▶ **What you will do**: Which lines of the records contain the string "shows"? Find each one and copy it out, treating uppercase and lowercase as different.

-- begin Data to use --

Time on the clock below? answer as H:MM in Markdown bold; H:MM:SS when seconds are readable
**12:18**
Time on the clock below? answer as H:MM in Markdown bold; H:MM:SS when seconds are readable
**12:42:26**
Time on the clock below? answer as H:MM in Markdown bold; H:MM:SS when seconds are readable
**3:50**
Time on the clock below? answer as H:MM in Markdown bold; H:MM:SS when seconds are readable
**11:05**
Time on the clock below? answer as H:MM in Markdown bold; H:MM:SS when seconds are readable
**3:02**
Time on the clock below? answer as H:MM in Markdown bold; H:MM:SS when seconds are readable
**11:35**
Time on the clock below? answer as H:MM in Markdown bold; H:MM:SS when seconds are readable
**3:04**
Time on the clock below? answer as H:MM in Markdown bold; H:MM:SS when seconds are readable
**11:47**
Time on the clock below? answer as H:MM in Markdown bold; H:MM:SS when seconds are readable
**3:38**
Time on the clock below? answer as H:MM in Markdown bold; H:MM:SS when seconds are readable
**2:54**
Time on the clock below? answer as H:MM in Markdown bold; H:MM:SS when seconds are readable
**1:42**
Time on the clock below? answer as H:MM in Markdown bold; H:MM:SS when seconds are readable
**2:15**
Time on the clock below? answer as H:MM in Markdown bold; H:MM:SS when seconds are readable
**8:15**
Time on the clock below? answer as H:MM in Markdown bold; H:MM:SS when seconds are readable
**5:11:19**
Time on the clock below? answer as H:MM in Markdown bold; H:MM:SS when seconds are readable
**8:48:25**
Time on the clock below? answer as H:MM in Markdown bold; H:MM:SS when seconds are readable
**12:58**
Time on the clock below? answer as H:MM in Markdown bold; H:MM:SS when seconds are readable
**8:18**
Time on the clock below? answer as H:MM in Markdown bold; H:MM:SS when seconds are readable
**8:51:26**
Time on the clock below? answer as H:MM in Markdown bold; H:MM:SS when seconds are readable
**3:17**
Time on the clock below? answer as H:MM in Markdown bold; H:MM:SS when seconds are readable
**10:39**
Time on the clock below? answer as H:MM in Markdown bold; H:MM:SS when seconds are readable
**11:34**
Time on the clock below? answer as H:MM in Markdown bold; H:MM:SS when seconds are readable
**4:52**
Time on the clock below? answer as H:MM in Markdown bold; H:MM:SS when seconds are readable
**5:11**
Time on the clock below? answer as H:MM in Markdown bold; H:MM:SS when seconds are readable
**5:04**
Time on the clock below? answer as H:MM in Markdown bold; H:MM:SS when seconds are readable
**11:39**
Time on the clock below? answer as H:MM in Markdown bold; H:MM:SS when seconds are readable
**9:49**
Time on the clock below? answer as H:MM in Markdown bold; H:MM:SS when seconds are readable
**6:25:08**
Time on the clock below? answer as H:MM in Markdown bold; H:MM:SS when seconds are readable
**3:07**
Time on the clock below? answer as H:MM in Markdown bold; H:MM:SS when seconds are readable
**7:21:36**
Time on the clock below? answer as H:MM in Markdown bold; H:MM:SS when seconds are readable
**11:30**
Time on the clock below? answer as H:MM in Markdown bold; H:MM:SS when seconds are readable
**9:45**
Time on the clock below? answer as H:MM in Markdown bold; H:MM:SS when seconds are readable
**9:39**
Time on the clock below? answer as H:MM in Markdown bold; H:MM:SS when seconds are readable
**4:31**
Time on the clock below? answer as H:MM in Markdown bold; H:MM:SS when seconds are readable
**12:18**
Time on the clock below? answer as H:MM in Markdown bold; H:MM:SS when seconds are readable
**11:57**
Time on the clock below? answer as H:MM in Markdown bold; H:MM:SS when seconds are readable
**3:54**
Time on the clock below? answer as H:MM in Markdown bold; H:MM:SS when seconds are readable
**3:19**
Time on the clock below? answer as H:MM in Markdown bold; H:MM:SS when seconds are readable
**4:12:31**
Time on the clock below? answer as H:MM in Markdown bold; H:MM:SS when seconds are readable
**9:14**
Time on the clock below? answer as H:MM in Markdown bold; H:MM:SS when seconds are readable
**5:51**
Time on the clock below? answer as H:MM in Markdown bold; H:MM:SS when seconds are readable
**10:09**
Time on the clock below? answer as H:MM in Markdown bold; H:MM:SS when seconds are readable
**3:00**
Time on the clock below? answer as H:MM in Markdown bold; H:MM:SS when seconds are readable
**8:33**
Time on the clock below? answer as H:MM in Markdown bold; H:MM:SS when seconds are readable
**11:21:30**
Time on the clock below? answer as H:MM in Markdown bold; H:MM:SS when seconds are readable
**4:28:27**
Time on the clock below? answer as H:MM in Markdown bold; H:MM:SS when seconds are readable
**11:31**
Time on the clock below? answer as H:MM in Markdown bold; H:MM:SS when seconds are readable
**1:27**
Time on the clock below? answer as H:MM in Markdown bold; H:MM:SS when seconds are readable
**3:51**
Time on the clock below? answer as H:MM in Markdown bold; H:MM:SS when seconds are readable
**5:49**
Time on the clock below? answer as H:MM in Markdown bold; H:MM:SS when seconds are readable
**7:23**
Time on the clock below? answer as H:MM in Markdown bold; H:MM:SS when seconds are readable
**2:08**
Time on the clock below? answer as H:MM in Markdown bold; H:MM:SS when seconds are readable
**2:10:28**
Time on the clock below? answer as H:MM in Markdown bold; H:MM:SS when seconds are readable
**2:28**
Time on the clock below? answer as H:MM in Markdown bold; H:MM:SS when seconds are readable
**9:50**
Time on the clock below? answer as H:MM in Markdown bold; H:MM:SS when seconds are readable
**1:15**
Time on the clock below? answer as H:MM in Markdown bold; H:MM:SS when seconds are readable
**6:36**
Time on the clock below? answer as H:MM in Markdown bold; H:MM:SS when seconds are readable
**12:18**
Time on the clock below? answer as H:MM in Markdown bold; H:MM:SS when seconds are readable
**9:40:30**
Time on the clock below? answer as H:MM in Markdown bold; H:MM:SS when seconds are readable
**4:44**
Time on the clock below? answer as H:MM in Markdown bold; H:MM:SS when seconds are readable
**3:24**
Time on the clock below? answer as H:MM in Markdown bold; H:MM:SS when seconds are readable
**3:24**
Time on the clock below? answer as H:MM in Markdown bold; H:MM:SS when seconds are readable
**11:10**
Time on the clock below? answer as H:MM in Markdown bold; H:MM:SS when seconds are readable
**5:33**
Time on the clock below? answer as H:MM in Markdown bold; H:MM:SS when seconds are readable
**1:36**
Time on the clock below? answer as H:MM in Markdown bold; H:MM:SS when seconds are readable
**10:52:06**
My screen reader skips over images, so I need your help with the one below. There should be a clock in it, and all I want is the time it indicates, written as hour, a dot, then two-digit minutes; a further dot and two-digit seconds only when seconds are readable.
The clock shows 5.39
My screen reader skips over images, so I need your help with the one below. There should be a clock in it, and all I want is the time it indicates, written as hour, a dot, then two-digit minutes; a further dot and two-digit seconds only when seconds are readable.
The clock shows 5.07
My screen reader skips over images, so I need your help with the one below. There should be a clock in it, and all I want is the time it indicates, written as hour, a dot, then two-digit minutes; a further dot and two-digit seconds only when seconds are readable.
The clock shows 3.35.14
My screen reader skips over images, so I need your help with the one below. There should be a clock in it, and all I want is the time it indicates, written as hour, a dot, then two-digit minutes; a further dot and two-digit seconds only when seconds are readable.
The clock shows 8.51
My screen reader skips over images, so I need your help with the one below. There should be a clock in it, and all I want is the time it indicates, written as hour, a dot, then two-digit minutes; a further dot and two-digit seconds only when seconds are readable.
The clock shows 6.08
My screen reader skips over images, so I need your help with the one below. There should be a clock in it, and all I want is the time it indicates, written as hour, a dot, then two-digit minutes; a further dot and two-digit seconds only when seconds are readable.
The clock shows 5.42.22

-- end Data to use --

▶ **Full output**:
The clock shows 5.39
The clock shows 5.07
The clock shows 3.35.14
The clock shows 8.51
The clock shows 6.08
The clock shows 5.42.22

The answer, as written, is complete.